Return the listing below exactly, with the pictures dropped.

| Raw data |
= Beginning of Section =

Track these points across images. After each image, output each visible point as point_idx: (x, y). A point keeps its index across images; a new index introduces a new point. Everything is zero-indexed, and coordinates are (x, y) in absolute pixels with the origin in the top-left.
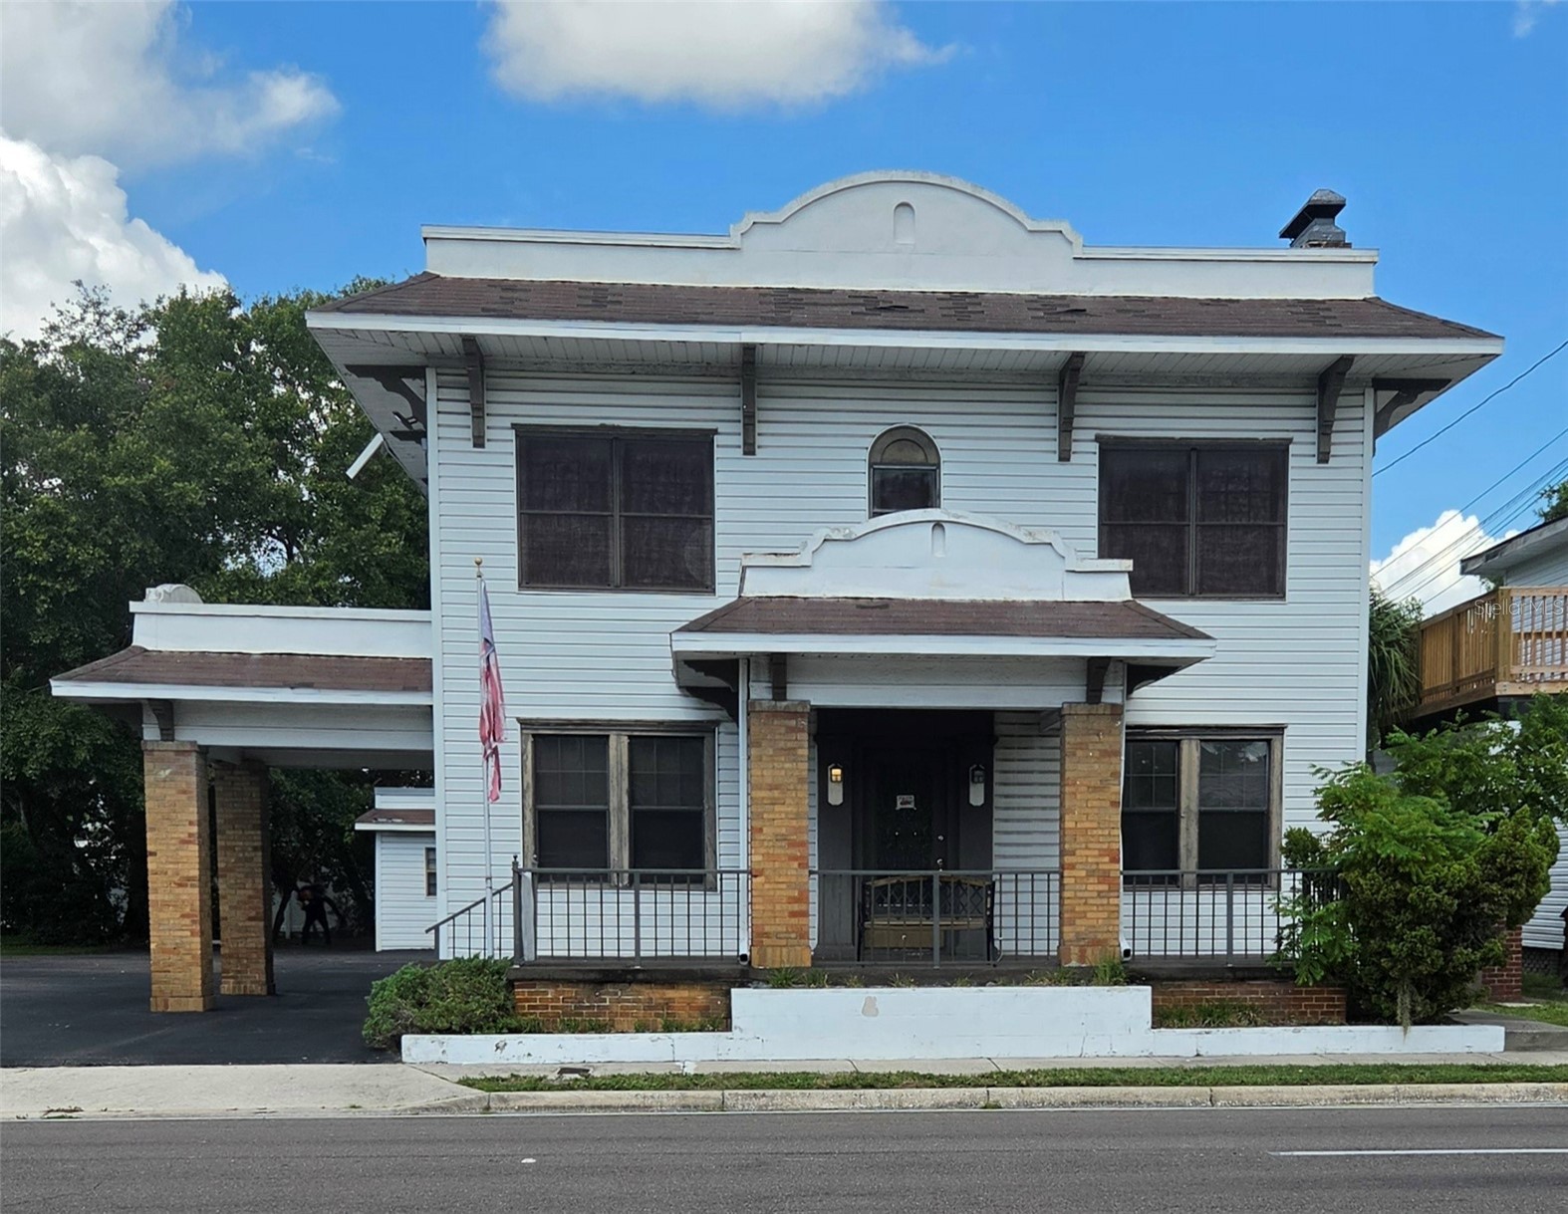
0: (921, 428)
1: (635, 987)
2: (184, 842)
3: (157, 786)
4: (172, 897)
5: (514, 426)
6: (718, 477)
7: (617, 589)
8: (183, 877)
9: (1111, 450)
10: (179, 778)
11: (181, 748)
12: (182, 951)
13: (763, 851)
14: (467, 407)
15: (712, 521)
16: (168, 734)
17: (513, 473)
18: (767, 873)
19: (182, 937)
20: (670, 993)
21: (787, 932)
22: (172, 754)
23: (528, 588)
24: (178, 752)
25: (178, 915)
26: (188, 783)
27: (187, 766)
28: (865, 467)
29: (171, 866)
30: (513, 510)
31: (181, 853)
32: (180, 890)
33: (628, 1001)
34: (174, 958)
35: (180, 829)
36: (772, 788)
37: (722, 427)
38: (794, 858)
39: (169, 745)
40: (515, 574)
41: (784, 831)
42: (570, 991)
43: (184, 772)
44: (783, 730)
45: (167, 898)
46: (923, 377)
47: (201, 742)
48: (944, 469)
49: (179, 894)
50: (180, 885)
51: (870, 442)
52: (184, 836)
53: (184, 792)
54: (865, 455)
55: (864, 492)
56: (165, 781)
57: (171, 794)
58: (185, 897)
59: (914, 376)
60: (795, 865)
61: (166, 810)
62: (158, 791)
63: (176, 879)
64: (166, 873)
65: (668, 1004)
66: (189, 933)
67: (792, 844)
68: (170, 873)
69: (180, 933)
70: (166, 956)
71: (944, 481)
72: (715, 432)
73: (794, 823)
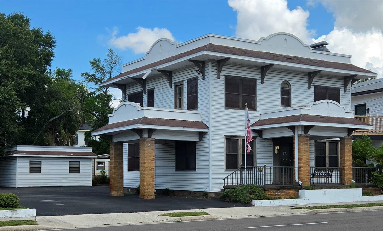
0: (289, 81)
1: (284, 190)
2: (152, 160)
3: (147, 148)
4: (149, 173)
5: (224, 75)
6: (257, 88)
7: (241, 109)
8: (151, 169)
9: (316, 87)
10: (151, 146)
11: (152, 139)
12: (151, 185)
13: (303, 163)
14: (216, 71)
15: (256, 97)
16: (150, 136)
17: (224, 85)
18: (304, 167)
19: (151, 182)
20: (289, 191)
21: (307, 179)
22: (150, 141)
23: (226, 108)
24: (151, 140)
25: (150, 177)
26: (153, 148)
27: (153, 143)
28: (280, 88)
29: (149, 166)
30: (224, 92)
31: (151, 163)
32: (151, 171)
33: (283, 193)
34: (149, 186)
35: (151, 157)
36: (304, 151)
37: (258, 78)
38: (307, 164)
39: (150, 139)
40: (224, 105)
41: (306, 159)
42: (274, 191)
43: (152, 145)
44: (306, 140)
45: (148, 173)
46: (289, 71)
47: (156, 138)
48: (292, 89)
49: (150, 172)
50: (151, 170)
51: (280, 83)
52: (152, 159)
53: (152, 149)
54: (280, 85)
55: (280, 93)
56: (148, 147)
57: (150, 150)
58: (152, 173)
59: (287, 71)
60: (307, 166)
61: (148, 153)
62: (147, 149)
63: (150, 169)
64: (148, 167)
65: (289, 193)
66: (152, 181)
67: (307, 162)
68: (149, 167)
69: (150, 181)
70: (148, 186)
71: (292, 91)
72: (257, 79)
73: (307, 158)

= End of Section =

| Response to this exercise |
Track these points across images. After each image, output each visible point as point_idx: (x, y). A point keeps its index across images; a new index introduces a new point. Everything is zero-indexed, and coordinates are (x, y) in absolute pixels with the origin in the top-left.
0: (921, 428)
1: (635, 987)
2: (184, 842)
3: (157, 786)
4: (172, 897)
5: (514, 426)
6: (718, 477)
7: (617, 589)
8: (183, 877)
9: (1111, 450)
10: (179, 778)
11: (181, 748)
12: (182, 951)
13: (763, 851)
14: (467, 407)
15: (712, 521)
16: (168, 734)
17: (513, 473)
18: (767, 873)
19: (182, 937)
20: (670, 993)
21: (787, 932)
22: (172, 754)
23: (528, 588)
24: (178, 752)
25: (178, 915)
26: (188, 783)
27: (187, 766)
28: (865, 467)
29: (171, 866)
30: (513, 510)
31: (181, 853)
32: (180, 890)
33: (628, 1001)
34: (174, 958)
35: (180, 829)
36: (772, 788)
37: (722, 427)
38: (794, 858)
39: (169, 745)
40: (515, 574)
41: (784, 831)
42: (570, 991)
43: (184, 772)
44: (783, 730)
45: (167, 898)
46: (923, 377)
47: (201, 742)
48: (944, 469)
49: (179, 894)
50: (180, 885)
51: (870, 442)
52: (184, 836)
53: (184, 792)
54: (865, 455)
55: (864, 492)
56: (165, 781)
57: (171, 794)
58: (185, 897)
59: (914, 376)
60: (795, 865)
61: (166, 810)
62: (158, 791)
63: (176, 879)
64: (166, 873)
65: (668, 1004)
66: (189, 933)
67: (792, 844)
68: (170, 873)
69: (180, 933)
70: (166, 956)
71: (944, 481)
72: (715, 432)
73: (794, 823)
0: (289, 81)
1: (284, 190)
2: (152, 160)
3: (147, 148)
4: (149, 173)
5: (224, 75)
6: (257, 88)
7: (241, 109)
8: (151, 169)
9: (316, 87)
10: (151, 146)
11: (152, 139)
12: (151, 185)
13: (303, 163)
14: (216, 71)
15: (256, 97)
16: (150, 136)
17: (224, 85)
18: (304, 167)
19: (151, 182)
20: (289, 191)
21: (307, 179)
22: (150, 141)
23: (226, 108)
24: (151, 140)
25: (150, 177)
26: (153, 148)
27: (153, 143)
28: (280, 88)
29: (149, 166)
30: (224, 92)
31: (151, 163)
32: (151, 171)
33: (283, 193)
34: (149, 186)
35: (151, 157)
36: (304, 151)
37: (258, 78)
38: (307, 164)
39: (150, 139)
40: (224, 105)
41: (306, 159)
42: (274, 191)
43: (152, 145)
44: (306, 140)
45: (148, 173)
46: (289, 71)
47: (156, 138)
48: (292, 89)
49: (150, 172)
50: (151, 170)
51: (280, 83)
52: (152, 159)
53: (152, 149)
54: (280, 85)
55: (280, 93)
56: (148, 147)
57: (150, 150)
58: (152, 173)
59: (287, 71)
60: (307, 166)
61: (148, 153)
62: (147, 149)
63: (150, 169)
64: (148, 167)
65: (289, 193)
66: (152, 181)
67: (307, 162)
68: (149, 167)
69: (150, 181)
70: (148, 186)
71: (292, 91)
72: (257, 79)
73: (307, 158)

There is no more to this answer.